Chinese man sues hospital, wins historic forced gay conversion therapy lawsuit

A court in Zhumadian in Henan province has ordered a city mental hospital to publish a public apology in local newspapers.

Update: 2017-07-04 05:58 GMT
The ministry did not discriminate against any group in providing health services, including LGBT people. (Photo: Representational/ AP)

Beijing: A gay man in central China has successfully sued a mental hospital over forced conversion therapy, in what activists are hailing as the first such victory in the country where the LGBT rights movement is gradually emerging form the fringes.

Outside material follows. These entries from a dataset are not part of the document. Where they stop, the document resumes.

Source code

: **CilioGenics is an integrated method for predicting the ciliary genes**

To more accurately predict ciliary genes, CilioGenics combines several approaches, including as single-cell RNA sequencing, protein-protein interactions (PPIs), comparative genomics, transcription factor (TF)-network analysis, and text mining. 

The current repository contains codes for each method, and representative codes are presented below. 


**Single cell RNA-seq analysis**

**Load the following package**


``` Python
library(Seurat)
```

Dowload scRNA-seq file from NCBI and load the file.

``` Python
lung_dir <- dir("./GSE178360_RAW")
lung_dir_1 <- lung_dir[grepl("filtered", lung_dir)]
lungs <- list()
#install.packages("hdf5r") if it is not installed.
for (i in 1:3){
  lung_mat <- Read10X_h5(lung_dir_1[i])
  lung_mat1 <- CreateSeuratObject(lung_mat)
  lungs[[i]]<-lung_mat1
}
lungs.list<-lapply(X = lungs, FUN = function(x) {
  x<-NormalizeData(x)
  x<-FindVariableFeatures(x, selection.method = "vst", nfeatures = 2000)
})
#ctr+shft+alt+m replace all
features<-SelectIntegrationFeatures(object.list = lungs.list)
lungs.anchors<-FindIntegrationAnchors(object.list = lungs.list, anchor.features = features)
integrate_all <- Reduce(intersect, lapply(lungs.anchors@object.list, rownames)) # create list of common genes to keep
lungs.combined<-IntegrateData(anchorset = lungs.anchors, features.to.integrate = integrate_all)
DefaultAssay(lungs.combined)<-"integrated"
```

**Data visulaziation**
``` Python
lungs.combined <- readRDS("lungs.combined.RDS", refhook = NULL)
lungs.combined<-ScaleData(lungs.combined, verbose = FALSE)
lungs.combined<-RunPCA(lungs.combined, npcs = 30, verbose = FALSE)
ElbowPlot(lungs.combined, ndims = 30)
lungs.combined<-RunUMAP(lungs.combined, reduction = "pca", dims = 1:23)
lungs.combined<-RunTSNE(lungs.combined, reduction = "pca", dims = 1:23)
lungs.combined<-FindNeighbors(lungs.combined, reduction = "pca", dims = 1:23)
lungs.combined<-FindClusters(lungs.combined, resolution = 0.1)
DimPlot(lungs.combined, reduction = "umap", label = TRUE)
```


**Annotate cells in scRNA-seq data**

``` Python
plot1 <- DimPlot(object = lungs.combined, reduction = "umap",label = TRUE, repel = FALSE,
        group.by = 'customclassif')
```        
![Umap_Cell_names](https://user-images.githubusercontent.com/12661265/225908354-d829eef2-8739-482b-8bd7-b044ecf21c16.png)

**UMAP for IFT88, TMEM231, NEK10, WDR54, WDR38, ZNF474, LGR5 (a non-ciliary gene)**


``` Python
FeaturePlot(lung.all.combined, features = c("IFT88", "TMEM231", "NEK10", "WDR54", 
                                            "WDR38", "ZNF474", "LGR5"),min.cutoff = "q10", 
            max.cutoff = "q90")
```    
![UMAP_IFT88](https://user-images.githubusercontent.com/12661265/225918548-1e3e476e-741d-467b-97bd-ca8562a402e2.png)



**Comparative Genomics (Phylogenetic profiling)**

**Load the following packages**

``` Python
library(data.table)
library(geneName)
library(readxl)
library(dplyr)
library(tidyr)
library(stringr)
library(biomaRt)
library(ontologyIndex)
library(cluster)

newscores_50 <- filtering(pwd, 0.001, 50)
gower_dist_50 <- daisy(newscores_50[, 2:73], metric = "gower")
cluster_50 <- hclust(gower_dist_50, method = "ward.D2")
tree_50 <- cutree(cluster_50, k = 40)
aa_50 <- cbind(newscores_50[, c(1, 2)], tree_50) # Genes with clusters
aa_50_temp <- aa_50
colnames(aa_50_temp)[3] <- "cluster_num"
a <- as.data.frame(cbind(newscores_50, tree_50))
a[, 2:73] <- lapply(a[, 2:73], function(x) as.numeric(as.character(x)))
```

A court in Zhumadian in Henan province has ordered a city mental hospital to publish a public apology in local newspapers and pay the 38-year old man 5,000 yuan ($735) in compensation, according to a copy of the June 26 judgment seen by the Associated Press.

The man, surnamed Yu, had been forcibly admitted to the institution in 2015 by his wife and relatives and diagnosed with "sexual preference disorder," court documents show. He was forced to take medicine and receive injections before finally walking free after 19 days.

China removed homosexuality from its list of recognized mental illnesses more than 15 years ago but stories are rife of families admitting their relatives for conversion therapy.

Gay rights activists say the case marks the first victory against a public mental institution for compulsory therapy against a patient's will. While few Chinese have religious objections to homosexuality, the country's authoritarian politics and conservative society's preference for marriage and childbearing create subtle barriers that keep most gays in the closet.